Apple's under pressure to innovate its desktop consumer iMac once more, as sales of that product continue to decline.

Business Week columnist Alex Salkever this morning proclaims "the iMac needs to lose its head", declaring: "Its integrated tilt-swivel flat-panel monitor has gone from a competition killer to just plain deadly. Apple should set it free."

Apple announced the new-look iMac to a tidal wave of critical acclaim, including making the cover of Time magazine, a step which saw images of the new product appear on newsagent's shelves the day before Apple CEO Steve Jobs' keynote speech. It also saw a line of Apple staffers handing out complimentary copies of Time to keynote attendees following the Jobs presentation.

The product sold well and maintained the design icon status of the category – not bad for a device that was reportedly inspired by the plants in Steve Jobs' wife's garden.

The market is changing as consumers currently favour notebooks over desktops; sales figures from all manufacturers in all markets confirm this trend. The result? "In the first fiscal quarter of 2004 ending December 27, 2003, iMac unit sales and revenue plummeted by 24 per cent and 29 per cent, respectively, compared to the same period last year," Salkever reports.

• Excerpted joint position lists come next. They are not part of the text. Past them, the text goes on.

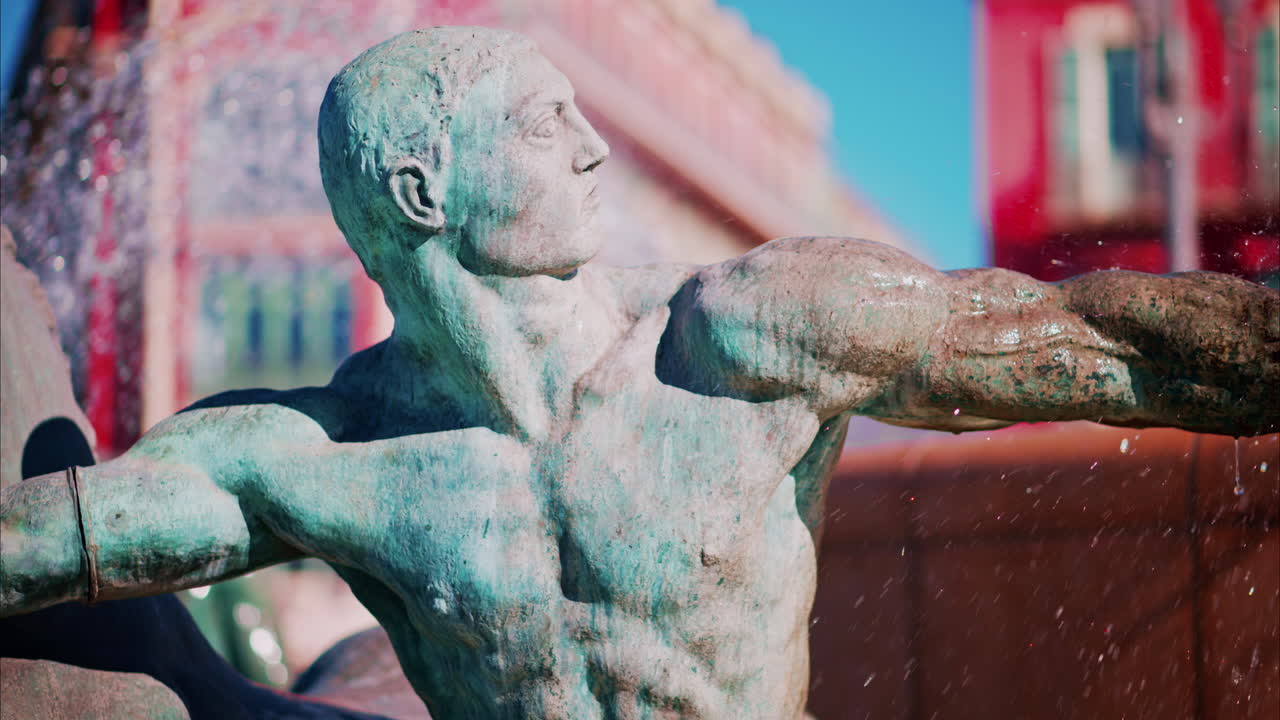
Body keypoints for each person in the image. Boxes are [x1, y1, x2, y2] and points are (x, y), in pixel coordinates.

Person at [2, 27, 1275, 720]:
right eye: (540, 122)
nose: (593, 148)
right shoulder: (319, 456)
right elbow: (53, 541)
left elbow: (1098, 340)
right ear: (422, 192)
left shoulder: (741, 336)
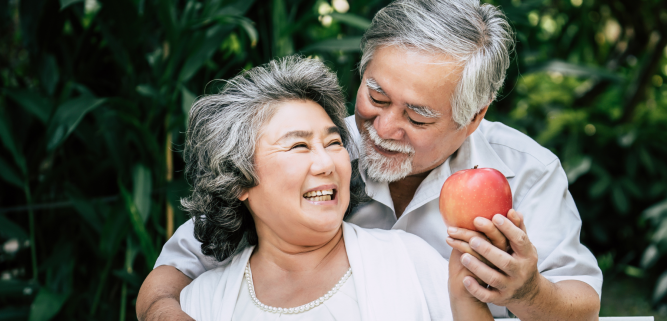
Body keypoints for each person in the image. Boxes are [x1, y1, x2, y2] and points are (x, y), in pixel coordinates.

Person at [137, 1, 602, 320]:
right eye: (376, 95)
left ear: (474, 117)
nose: (381, 128)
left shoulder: (526, 171)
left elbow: (582, 302)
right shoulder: (322, 150)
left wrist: (528, 292)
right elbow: (178, 267)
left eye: (417, 117)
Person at [173, 56, 493, 320]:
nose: (327, 163)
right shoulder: (200, 302)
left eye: (334, 142)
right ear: (238, 179)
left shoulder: (410, 260)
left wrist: (468, 302)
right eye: (299, 145)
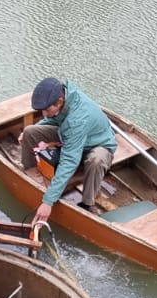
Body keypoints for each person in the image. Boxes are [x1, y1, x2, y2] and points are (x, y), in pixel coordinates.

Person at [18, 77, 118, 223]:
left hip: (98, 144)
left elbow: (69, 161)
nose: (44, 114)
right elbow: (52, 118)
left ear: (59, 101)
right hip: (71, 134)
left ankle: (87, 203)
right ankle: (28, 170)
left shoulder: (77, 120)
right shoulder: (66, 97)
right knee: (30, 131)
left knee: (96, 160)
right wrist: (38, 126)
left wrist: (48, 202)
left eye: (46, 109)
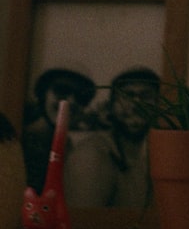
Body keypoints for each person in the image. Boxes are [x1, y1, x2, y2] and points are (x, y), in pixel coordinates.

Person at [65, 67, 160, 209]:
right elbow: (86, 222)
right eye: (127, 96)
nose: (135, 104)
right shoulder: (91, 154)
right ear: (111, 105)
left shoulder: (164, 154)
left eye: (146, 96)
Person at [21, 68, 96, 193]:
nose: (71, 101)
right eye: (62, 90)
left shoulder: (69, 146)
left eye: (81, 97)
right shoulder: (22, 140)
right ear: (42, 94)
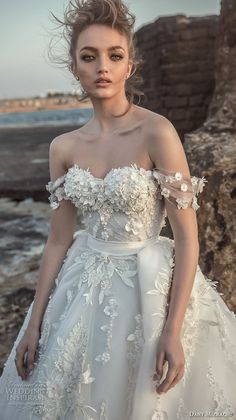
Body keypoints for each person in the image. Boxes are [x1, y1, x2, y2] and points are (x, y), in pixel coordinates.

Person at [0, 0, 235, 419]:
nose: (101, 67)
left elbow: (186, 236)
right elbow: (57, 240)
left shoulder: (157, 132)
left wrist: (173, 329)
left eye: (114, 55)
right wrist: (34, 323)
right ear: (75, 68)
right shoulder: (63, 147)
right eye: (88, 57)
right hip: (81, 283)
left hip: (149, 287)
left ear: (131, 64)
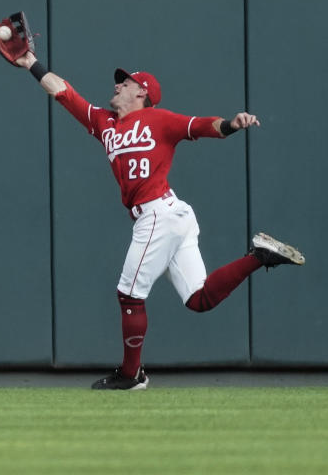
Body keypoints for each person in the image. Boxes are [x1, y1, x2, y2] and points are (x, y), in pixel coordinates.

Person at [16, 51, 305, 390]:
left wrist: (230, 124)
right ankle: (259, 255)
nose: (117, 84)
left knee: (129, 294)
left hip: (158, 214)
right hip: (170, 214)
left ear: (142, 92)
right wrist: (30, 63)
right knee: (199, 299)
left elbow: (200, 126)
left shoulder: (159, 119)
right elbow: (63, 92)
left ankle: (130, 374)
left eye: (125, 82)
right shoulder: (104, 123)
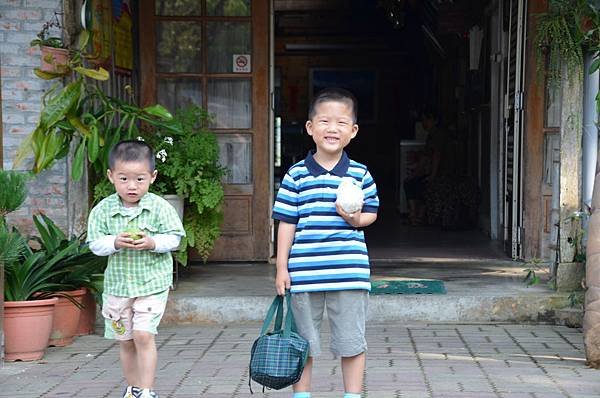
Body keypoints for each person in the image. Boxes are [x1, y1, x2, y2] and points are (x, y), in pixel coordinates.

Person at [272, 87, 379, 398]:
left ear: (353, 131)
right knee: (302, 342)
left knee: (352, 341)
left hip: (350, 273)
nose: (332, 129)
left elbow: (371, 213)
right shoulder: (296, 175)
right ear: (310, 128)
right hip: (305, 274)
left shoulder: (360, 174)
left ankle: (353, 395)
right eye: (324, 121)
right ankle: (302, 395)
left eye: (341, 123)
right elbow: (286, 223)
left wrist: (354, 219)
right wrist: (281, 268)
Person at [87, 140, 185, 398]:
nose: (132, 186)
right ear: (111, 177)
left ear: (152, 177)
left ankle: (147, 390)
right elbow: (95, 244)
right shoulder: (103, 211)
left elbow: (175, 238)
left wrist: (152, 242)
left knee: (143, 335)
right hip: (118, 287)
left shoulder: (160, 207)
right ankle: (133, 389)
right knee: (126, 340)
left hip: (151, 284)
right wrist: (115, 242)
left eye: (139, 179)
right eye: (124, 179)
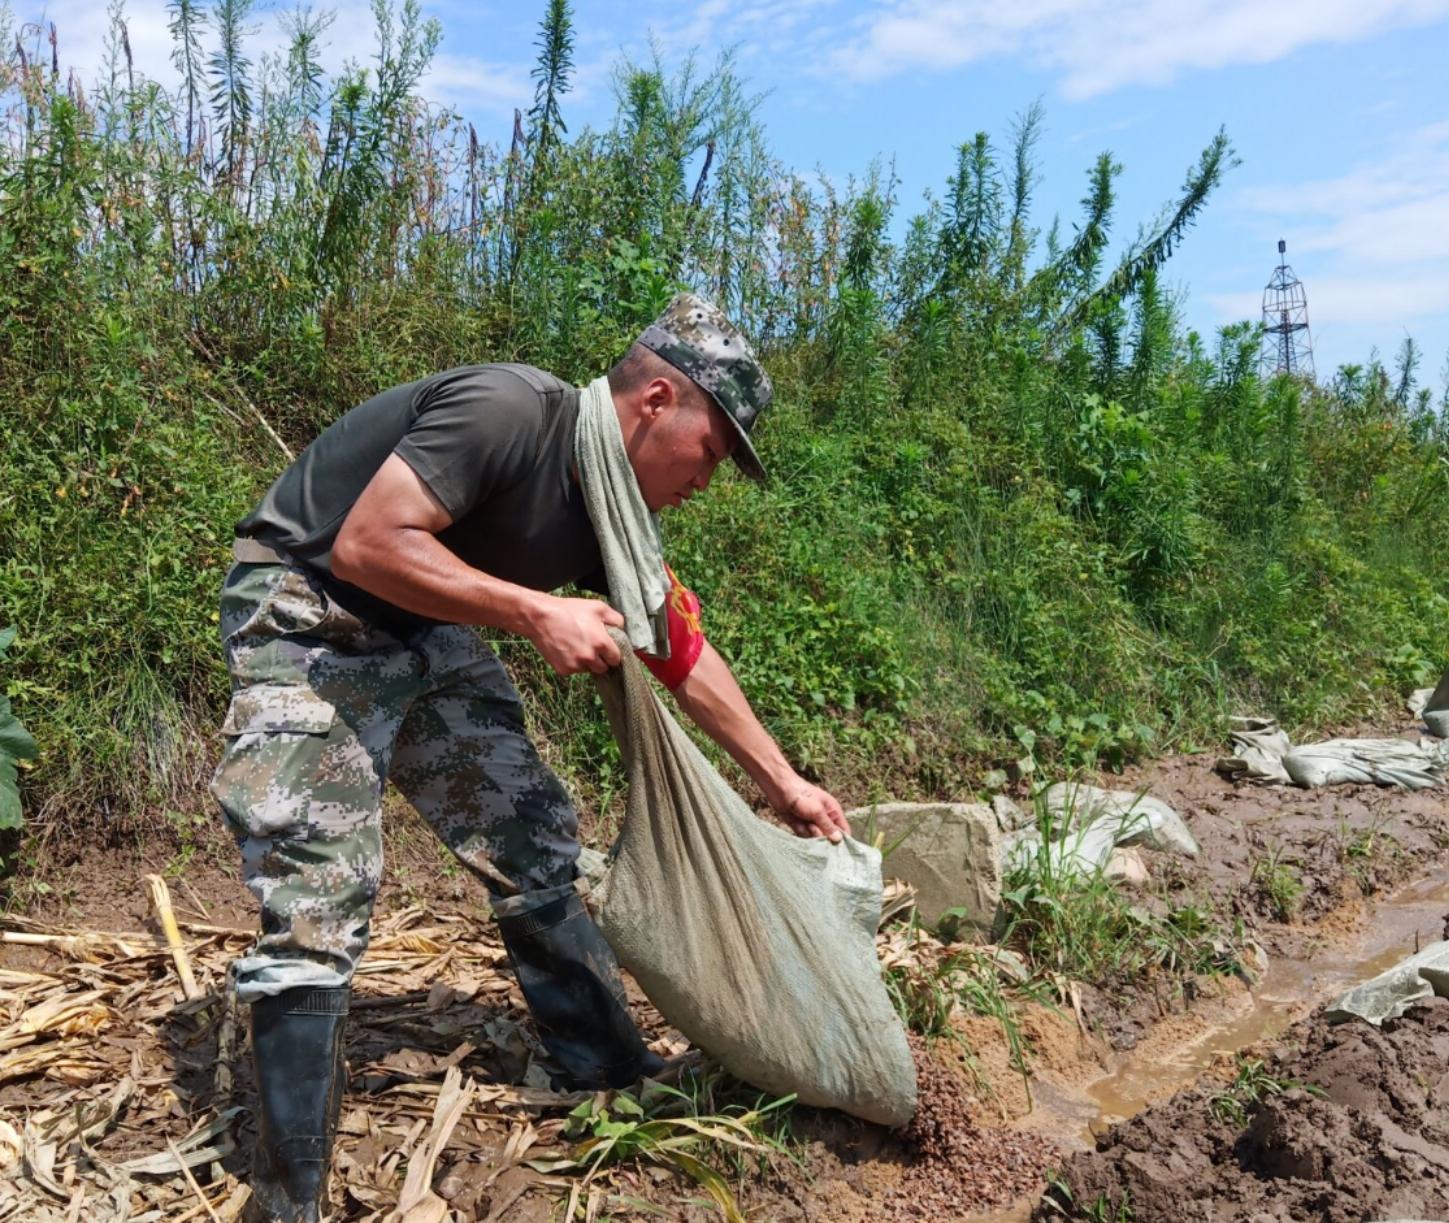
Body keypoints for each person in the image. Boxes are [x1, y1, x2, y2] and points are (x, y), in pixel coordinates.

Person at [210, 293, 850, 1222]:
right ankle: (287, 1197)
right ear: (657, 400)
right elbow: (367, 541)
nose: (709, 479)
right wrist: (531, 608)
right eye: (712, 450)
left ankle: (604, 1067)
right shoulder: (510, 411)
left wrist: (782, 781)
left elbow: (679, 650)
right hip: (310, 609)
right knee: (321, 882)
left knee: (532, 832)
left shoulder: (612, 514)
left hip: (425, 629)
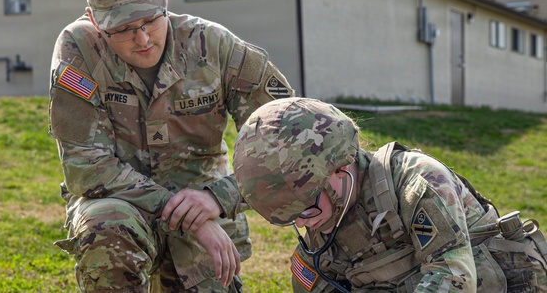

Though the product remains profitable, Salkever suggests Apple must beef-up the processor, "the G4 chips are getting creaky", he said.

"IBM just released specs on a new generation of G5 chips that will have the lower power consumption and heat output required to keep a faster iMac from overheating inside its tiny, milky-white case", he claims.

Salkever suggests Apple cut the iMacs screen off, saying: "a pretty little machine that sits beneath your desk and provides enough power to do nice things but not enough to run a advertising agency – might fit into the plans of people who, say, own an Apple laptop and want a second machine."

Salkever's argument seemingly favours a Cube-like computer that connects wirelessly to a breed of portable monitor: "If Apple made the monitor relatively portable and added wireless data capability or even a TV card, it would have an untethered display par excellence and a solid competitor in a budding field of wireless monitors and TV," he said.